Cell-Cell Adhesion and Cortical Actin Bending Govern Cell Elongation on Negatively Curved Substrates

Abstract

Physiologically, cells experience and respond to a variety of mechanical stimuli such as rigidity and topography of the extracellular matrix. However, little is known about the effects of substrate curvature on cell behavior. We developed a novel, to our knowledge, method to fabricate cell culture substrates with semicylindrical grooves of negative curvatures (radius of curvature, Rc = 20–100 μm). We found that negative substrate curvatures induced elongation of mesenchymal and epithelial cells along the cylinder axis. As Rc decreases, mesenchymal National Institutes of Health 3T3 fibroblasts increasingly elongate along the long axis of the grooves, whereas elongation of epithelial Madin-Darby Canine Kidney (MDCK) cells is biphasic with maximal cell elongation when Rc = 40 μm. Addition of blebbistatin to MDCK cells to reduce cortical actin rigidity resulted in a decrease in cell elongation across all curvatures while preserving the biphasic trend.

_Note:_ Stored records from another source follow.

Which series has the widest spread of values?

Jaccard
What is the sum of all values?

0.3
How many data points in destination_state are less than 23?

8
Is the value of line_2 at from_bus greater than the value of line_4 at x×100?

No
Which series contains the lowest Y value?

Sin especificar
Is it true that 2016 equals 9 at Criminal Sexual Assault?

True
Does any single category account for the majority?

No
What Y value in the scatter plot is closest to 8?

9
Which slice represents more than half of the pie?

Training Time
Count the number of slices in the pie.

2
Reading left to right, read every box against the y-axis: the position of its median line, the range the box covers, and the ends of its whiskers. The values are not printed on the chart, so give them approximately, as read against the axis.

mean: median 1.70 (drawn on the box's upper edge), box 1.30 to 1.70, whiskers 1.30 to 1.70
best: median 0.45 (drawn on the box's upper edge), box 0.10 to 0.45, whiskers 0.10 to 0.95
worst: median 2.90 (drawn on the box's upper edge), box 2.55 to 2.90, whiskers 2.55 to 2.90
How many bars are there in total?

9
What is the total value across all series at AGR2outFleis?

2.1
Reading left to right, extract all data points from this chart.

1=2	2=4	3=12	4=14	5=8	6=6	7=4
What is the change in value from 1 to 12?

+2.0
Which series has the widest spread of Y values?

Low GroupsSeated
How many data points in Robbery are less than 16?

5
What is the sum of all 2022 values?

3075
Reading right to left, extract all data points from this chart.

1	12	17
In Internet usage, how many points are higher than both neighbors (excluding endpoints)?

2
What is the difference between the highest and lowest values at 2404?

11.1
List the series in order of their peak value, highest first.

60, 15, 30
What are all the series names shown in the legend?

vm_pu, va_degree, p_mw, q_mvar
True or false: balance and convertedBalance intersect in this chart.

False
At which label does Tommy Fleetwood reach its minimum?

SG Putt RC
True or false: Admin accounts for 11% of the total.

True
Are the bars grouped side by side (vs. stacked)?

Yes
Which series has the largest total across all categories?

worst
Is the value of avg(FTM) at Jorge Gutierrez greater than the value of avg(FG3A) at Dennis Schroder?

However, addition of calyculin A or ethylene glycol-bis(2-aminoethylether)-N,N,N′,N′-tetraacetic acid, to increase cortical rigidity or reduce intercellular adhesion, respectively, resulted in a monotonic increase in MDCK cell elongation with decreasing Rc. Using an energy minimization model, we showed that cell elongation in epithelial cell sheet is governed by the competition between two energies as Rc decreases: curvature-dependent intercellular adhesion that prevents elongation; and intracellular cortical actin bending that enhances elongation. Therefore, our results of cellular elongation induced by negatively curved substrates offer insights into how tubule elongation or growth of tubular structures such as kidney tubules can be controlled by the substrate curvature in vivo.